Оракул принимает строго по записи.

Я огляделась, но нигде рядом не было часов. Помялась немного на пороге, занесла руку — и всё-таки постучала.

Дверь открылась без скрипа.

— Обожди, — велела мне ведьма. — Вон на стуле сядь и помолчи.

Она была страшна, как сама старуха-смерть с костяной иглой, и логово её было ничем не лучше. Здесь было когда-то швейное производство, но от него остались только пара разболтанных манекенов и худые рулоны плащевых тканей, составленные в углу неаккуратным шалашом; вдоль стены — продавленные стулья, все из разных наборов, на полу — вытертый ковёр, а широкий подоконник был весь заставлен свечами, ни одна из которых не горела.

Оракул была маленькая и сгорбленная, пахла намертво въевшимся в неё чужим страхом, а серые космы топорщились над сухой головой вороньим гнездом. Поверх чёрной хламиды — богатое ожерелье с перьями и камнями, блестящее фальшивым золотом, руки расписаны какими-то знаками, а на лбу вытатуирован синий контур глаза.

Пришла ли я раньше времени — или она просто не сочла нужным поторопиться, — но оракул священнодействовала: на полу перед ней были расставлены какие-то стаканы, банки и чашки, в которых она замешивала маслянисто блестящие жидкости. Вот одна из колб негромко пыхнула, рассыпав вокруг зеленоватые блёстки, и ведьма переложила из чайного блюдца в банку что-то тёмное и склизкое, а потом залила это что-то тремя разными растворами и навинтила крышку.

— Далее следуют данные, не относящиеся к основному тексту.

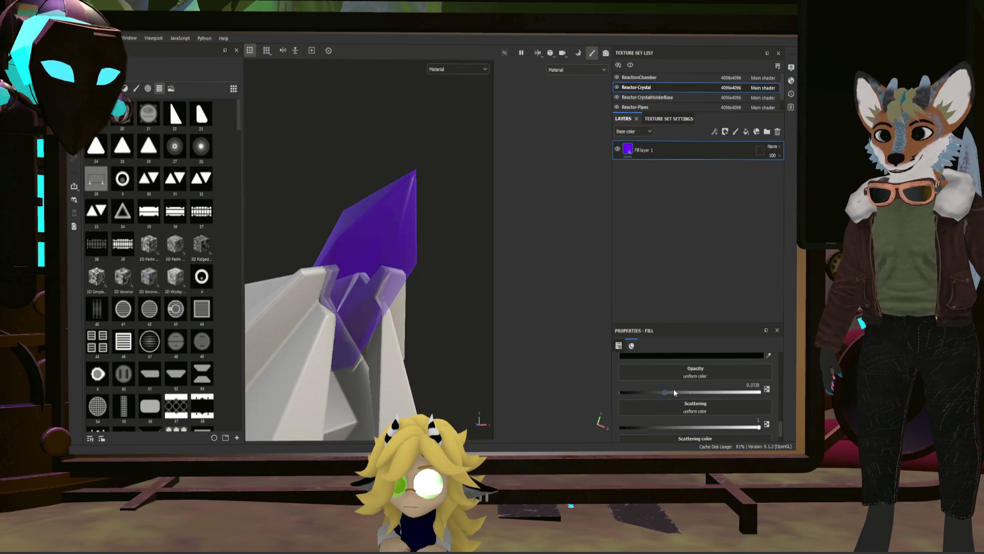
Raise the crystal fill's Opacity to about 0.87 and drop its Roughness to 0
{"action": "left_click_drag", "start_coordinate": [662, 392], "coordinate": [744, 392]}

— Подарок, — хрипло усмехнулась оракул, остро глянув на меня. Серые патлы падали ей на лицо. — Не тебе, глупая. Это особый подарок, только для той, что сможет его оценить.

И она рассмеялась — хрипло и влажно. А затем снова забренчала склянками.

Я так и сидела на стуле, вцепившись ладонями в сидение, пока оракул убирала посуду: в колбы она налила воды из бутылки, взболтала и вылила в горшок полумёртвого чахлого цветка, а блюдце — разбила и ссыпала осколки в ступку. Её работа кисловато пахла чем-то химическим, едким и неприятным, но совсем не пахла магией.

Зато ей пахли свечи, и, когда она зажгла их и расставила по ковру, мне сложно было подойти ближе и не запнуться.

— Ну что же. Ты хотела о чём-то спросить меня, женщина без будущего?

— Без… будущего?

— Это будет твой вопрос?

Мой вопрос. Я пришла сюда, потому что у меня был вопрос, потому что…

— Я ищу друга, — сказала я, неловко облизнув губы. — Я принесла его голову… то есть, не его, в смысле, его, но мраморную… он лунный, понимаете? Мы с ним друзья. Он не умел смотреть никакими другими глазами, мы приехали в Огиц, а потом он пропал, и я переживаю, что он мог заблудиться, что он потерялся где-нибудь, и ему там плохо, в этих других глазах, и, может быть…

— Дай мне руку.

У неё были сухие жёсткие руки. Вся кожа исписана знаками, и даже на длинных жёлтых ногтях — символы. Оракул перевернула мою ладонь, провела ногтём мизинца по линиям, начертила в центре спираль.

Потом она выдохнула — и глаз на её лбу открылся.

— Я вижу его, — сказала оракул, искривив губы. — Его лёгко видеть, белый рыцарь с горящим мечом, проклятый своею судьбой. Я вижу, зачем он проснулся. И я вспомнила… о, теперь я помню тебя, девочка без будущего. Я помню твоё предсказание.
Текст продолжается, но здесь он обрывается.